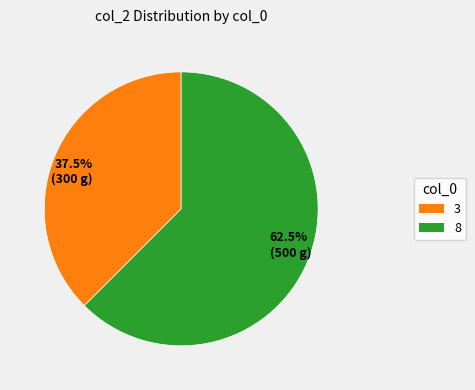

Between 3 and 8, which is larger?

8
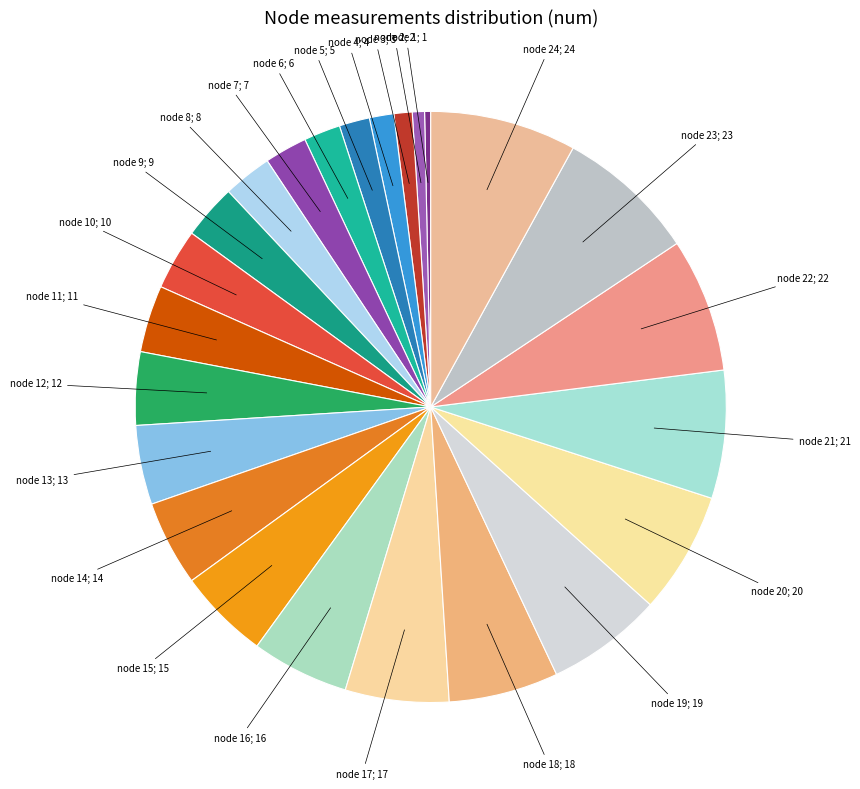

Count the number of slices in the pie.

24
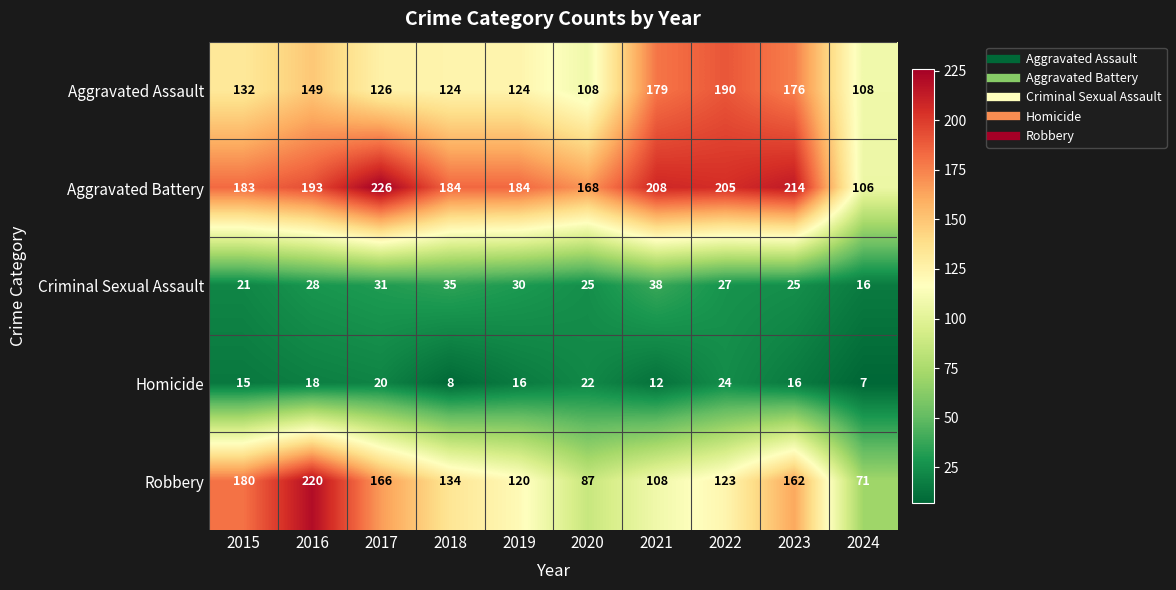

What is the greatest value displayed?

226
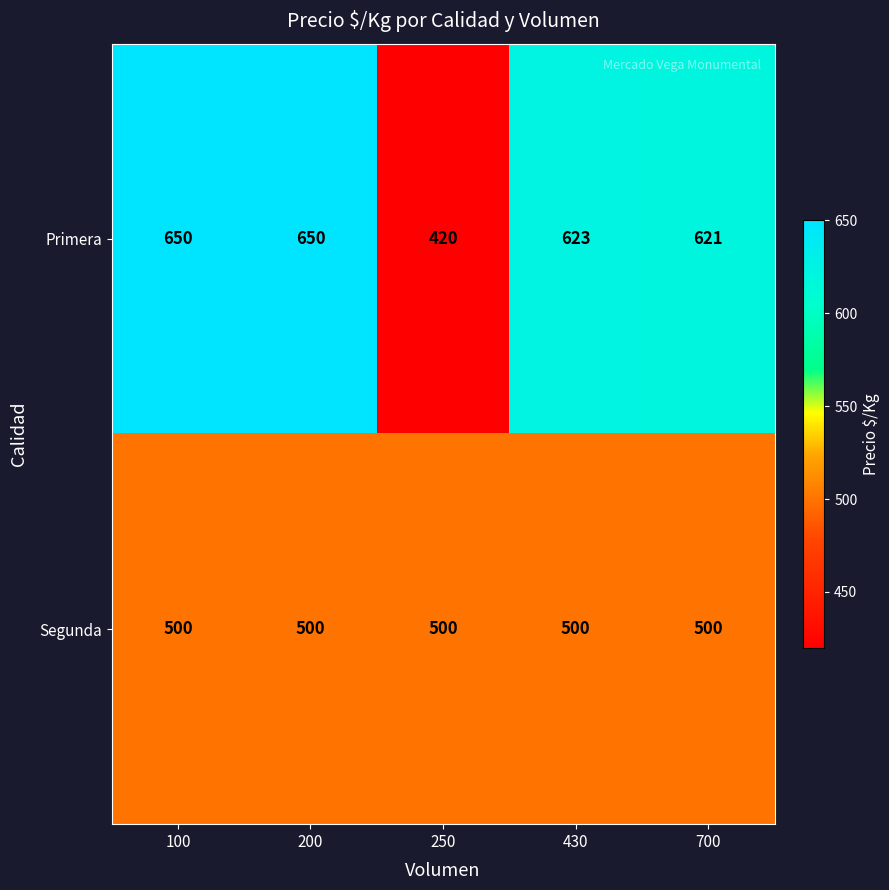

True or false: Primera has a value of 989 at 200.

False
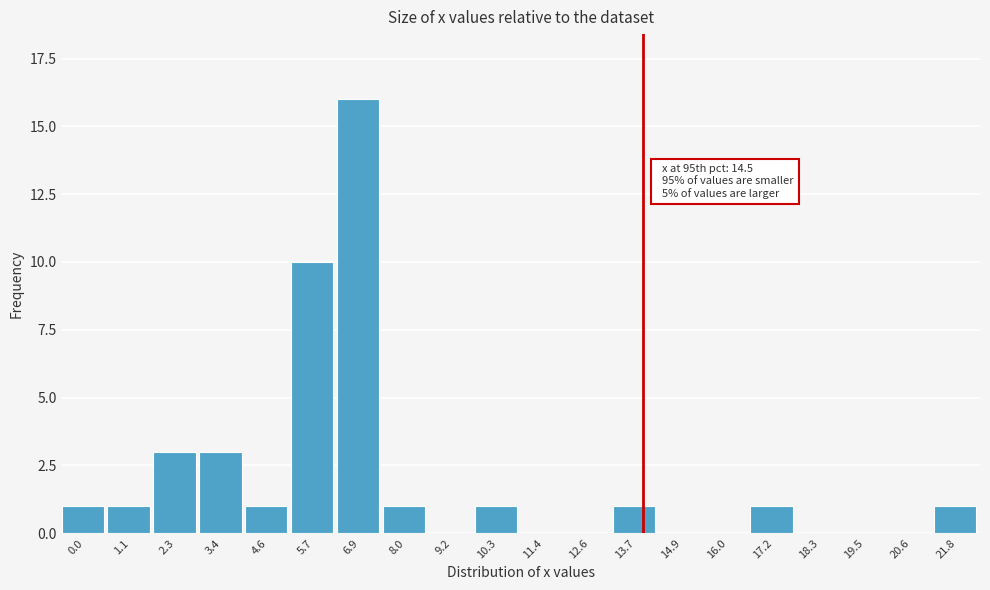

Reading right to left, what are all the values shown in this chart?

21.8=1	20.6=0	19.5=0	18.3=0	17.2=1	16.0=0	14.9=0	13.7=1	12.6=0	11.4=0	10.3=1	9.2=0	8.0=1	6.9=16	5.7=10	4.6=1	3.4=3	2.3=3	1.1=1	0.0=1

ZADANIE DO WYKONANIA.
Powtórz dokładnie, wiersz po wierszu, wszystkie powyższe pozycje. Obrazy pomiń w odpowiedzi.

OCZEKIWANA ODPOWIEDŹ.
Between 3 and 8, which is larger?

8

Count the number of slices in the pie.

24

What is the greatest value displayed?

226

True or false: Primera has a value of 989 at 200.

False

Reading right to left, what are all the values shown in this chart?

21.8=1	20.6=0	19.5=0	18.3=0	17.2=1	16.0=0	14.9=0	13.7=1	12.6=0	11.4=0	10.3=1	9.2=0	8.0=1	6.9=16	5.7=10	4.6=1	3.4=3	2.3=3	1.1=1	0.0=1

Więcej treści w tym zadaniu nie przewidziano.